Documento preliminar do campo majoritário reforça concepção monetarista

Sergio Kapron

O documento do campo majoritário usa duas palavras como pilares de sua argumentação. A “estabilidade” da economia em geral, percebida pela inflação em particular, e o “equilíbrio fiscal” são, para o documento, o centro de toda ação do partido e do governo, subordinando todas as demais ações e opções estratégicas.

O propósito do documento é estruturado em torno de algumas idéias centrais, que aparecem em diversas passagens do texto: “compreensão de que uma economia estável, sólida e dinâmica é condição essencial”; “para o PT, a busca do equilíbrio fiscal e de um crescimento sustentado, com recuperação do emprego e distribuição de renda, objetivos centrais do programa do partido, não são incompatíveis” e ainda “o significado maior da bem-sucedida recuperação econômica empreendida pelo Governo Lula foi viabilizar a construção de um novo alicerce assentado em preços estáveis, equilíbrio fiscal e contas externas positivas.”

Estes elementos – estabilidade e equilíbrio fiscal – serão considerados os centrais para os desafios de governar o país e colocá-lo no rumo do desenvolvimento.

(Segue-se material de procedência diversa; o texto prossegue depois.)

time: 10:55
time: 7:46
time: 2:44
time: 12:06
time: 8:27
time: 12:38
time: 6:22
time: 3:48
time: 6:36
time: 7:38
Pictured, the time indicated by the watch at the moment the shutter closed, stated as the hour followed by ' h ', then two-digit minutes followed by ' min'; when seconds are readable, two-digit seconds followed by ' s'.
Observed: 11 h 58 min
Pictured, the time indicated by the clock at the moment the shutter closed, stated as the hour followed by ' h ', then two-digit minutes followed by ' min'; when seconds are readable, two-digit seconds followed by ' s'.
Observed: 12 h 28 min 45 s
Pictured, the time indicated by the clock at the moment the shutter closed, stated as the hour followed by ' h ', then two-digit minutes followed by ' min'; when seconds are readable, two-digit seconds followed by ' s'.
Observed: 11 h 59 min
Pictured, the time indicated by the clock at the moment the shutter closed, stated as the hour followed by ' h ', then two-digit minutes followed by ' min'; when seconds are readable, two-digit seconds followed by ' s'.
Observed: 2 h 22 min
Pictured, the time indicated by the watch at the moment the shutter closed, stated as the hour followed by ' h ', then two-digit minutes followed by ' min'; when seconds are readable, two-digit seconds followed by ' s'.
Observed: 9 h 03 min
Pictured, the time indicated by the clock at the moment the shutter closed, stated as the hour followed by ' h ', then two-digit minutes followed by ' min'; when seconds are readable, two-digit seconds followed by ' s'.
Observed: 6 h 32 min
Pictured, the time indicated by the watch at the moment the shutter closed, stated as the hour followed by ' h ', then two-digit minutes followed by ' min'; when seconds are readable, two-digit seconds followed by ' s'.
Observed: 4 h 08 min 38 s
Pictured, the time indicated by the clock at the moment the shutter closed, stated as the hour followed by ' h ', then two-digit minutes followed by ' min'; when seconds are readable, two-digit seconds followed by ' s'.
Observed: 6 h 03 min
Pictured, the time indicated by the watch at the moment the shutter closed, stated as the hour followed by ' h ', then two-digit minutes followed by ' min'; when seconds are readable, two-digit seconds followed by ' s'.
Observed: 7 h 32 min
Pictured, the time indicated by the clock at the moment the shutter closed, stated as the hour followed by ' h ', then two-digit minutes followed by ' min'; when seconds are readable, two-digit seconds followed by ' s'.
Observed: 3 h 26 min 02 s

São os elementos escolhidos para que através deles o partido referende a política econômica e todas as demais ações que são meras decorrências dela (juros altos, elevado superávit primário, liberdade ao fluxo de capitais).

Ao mesmo tempo, não há um conceito preciso do que vem a ser a “estabilidade” ou “equilíbrio”, e tampouco estes são tratados dentro de determinados contextos ou momentos históricos. Pior, fica subjacente ao documento que qualquer alternativa
ou questionamento da política do governo será um ataque a estes dois “pilares”.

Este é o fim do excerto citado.